SRS is funded in part by the Department of State Title VIII Grant Program. To find out more bout SRS and its offerings, please visit the SRS Website and Blog.

SRS part of new International Area Studies Library!


This article was originally posted on the Slavic Reference Service Blog on July 26, 2011.

As of August 22, 2011, the Slavic Reference Service will be one of the array of services offered in the new International Area Studies Unit (IAS).   While the collection and staff are being moved, August 5-21,  we will be closed for walk-in requests.  However, we will try to address ILL, email and chat requests, as time permits.

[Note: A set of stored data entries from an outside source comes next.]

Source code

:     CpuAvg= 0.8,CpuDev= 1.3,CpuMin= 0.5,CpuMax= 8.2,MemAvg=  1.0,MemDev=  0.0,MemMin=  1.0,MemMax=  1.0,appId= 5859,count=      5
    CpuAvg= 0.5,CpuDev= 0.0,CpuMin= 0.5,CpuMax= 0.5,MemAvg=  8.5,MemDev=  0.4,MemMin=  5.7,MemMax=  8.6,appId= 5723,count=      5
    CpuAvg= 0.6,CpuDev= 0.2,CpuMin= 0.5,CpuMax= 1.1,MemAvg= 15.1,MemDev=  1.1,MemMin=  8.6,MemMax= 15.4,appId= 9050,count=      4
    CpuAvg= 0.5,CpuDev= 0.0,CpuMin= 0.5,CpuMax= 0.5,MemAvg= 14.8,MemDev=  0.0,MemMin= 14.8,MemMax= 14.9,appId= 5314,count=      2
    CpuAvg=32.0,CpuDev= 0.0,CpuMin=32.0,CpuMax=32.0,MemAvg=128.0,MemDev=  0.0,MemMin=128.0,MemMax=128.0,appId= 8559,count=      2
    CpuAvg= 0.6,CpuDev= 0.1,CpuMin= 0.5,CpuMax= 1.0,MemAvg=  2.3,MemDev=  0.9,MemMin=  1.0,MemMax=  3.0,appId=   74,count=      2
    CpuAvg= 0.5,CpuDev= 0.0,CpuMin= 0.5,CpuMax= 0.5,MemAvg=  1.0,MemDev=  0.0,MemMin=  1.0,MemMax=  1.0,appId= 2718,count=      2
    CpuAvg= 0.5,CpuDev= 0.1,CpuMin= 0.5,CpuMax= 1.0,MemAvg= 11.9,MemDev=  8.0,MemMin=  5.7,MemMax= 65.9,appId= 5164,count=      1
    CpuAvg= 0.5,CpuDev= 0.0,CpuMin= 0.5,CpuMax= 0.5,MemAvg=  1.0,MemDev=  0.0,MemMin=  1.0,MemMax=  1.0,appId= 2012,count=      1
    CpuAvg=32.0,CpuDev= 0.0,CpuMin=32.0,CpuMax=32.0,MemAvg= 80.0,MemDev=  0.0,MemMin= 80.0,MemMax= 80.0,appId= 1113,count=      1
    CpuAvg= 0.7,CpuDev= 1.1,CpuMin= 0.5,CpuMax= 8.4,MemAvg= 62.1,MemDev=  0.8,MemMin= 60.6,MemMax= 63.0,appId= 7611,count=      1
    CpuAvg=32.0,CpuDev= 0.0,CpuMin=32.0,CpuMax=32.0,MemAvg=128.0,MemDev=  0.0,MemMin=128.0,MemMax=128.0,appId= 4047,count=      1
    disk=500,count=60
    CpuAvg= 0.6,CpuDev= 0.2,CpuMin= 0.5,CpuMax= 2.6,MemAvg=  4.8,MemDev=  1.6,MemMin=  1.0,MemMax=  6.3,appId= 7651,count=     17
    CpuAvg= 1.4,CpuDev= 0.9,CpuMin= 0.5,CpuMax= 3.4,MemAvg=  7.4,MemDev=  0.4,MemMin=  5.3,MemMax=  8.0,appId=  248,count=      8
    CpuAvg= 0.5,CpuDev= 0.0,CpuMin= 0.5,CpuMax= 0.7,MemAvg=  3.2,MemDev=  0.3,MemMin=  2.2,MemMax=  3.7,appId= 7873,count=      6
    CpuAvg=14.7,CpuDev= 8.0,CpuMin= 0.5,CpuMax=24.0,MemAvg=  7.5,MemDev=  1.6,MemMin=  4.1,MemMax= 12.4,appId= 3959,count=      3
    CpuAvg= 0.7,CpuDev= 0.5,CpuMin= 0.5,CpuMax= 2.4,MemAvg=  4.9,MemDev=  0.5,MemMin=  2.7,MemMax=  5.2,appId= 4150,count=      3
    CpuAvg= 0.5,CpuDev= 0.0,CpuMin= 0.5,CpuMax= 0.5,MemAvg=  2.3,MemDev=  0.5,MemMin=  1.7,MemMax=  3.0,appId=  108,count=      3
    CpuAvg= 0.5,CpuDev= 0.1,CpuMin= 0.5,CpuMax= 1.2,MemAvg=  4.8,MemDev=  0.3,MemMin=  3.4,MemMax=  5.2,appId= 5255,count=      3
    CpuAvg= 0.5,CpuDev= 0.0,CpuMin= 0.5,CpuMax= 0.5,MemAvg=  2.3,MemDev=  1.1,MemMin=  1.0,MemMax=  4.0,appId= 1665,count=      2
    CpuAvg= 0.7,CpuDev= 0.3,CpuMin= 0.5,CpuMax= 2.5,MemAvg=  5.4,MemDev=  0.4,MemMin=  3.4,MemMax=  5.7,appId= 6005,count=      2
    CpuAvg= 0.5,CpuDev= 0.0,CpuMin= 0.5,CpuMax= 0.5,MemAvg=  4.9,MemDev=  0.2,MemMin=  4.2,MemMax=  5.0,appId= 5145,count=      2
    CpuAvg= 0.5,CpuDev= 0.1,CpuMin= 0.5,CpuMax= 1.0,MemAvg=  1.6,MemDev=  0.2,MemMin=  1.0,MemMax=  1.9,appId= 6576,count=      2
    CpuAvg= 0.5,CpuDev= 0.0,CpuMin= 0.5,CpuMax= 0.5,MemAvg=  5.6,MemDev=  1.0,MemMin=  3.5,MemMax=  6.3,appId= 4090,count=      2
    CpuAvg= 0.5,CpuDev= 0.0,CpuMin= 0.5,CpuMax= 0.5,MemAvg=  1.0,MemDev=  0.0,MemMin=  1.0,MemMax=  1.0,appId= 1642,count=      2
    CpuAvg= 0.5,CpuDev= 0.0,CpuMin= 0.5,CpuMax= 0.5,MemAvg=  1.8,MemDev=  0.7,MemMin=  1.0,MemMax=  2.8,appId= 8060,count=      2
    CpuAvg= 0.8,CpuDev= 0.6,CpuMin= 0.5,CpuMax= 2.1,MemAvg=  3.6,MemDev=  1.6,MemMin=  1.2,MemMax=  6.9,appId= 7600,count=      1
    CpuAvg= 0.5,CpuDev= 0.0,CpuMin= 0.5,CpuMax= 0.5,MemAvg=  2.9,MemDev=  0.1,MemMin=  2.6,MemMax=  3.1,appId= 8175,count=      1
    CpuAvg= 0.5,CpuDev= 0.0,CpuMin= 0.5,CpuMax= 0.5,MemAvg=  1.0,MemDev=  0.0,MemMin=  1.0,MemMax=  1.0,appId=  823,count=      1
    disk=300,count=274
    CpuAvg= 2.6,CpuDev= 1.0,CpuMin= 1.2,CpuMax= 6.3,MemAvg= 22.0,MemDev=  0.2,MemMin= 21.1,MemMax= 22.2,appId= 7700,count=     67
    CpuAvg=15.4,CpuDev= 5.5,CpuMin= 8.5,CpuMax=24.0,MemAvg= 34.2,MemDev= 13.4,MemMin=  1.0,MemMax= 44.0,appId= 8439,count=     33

The new unit will be locatd in room 321 Main Library, the third floor, on the south side of the building. For those familiar with the library it will be in the space formerly occupied by the English library and that of the Asian library.

Our service will continue to operate as before.  We have been fortunate to secure funding for the coming year from the U.S. Department of State, Title VIII program and the library here at the University of Illinois.

The reference collections of the Slavic, Africana, Asian, Global Studies and Latin American units will all be housed in this space and the librarians of those units will be available for consultation. The Slavic Reference Service will also be available in this space.

The reference collections, periodicals and microform collections will be in Room 321.  While we are in transit (August 5-21) our service could be delayed.  We ask for your patience as we get settled into this new space.  Barring any unforeseen delays, we should be back to normal by August 22.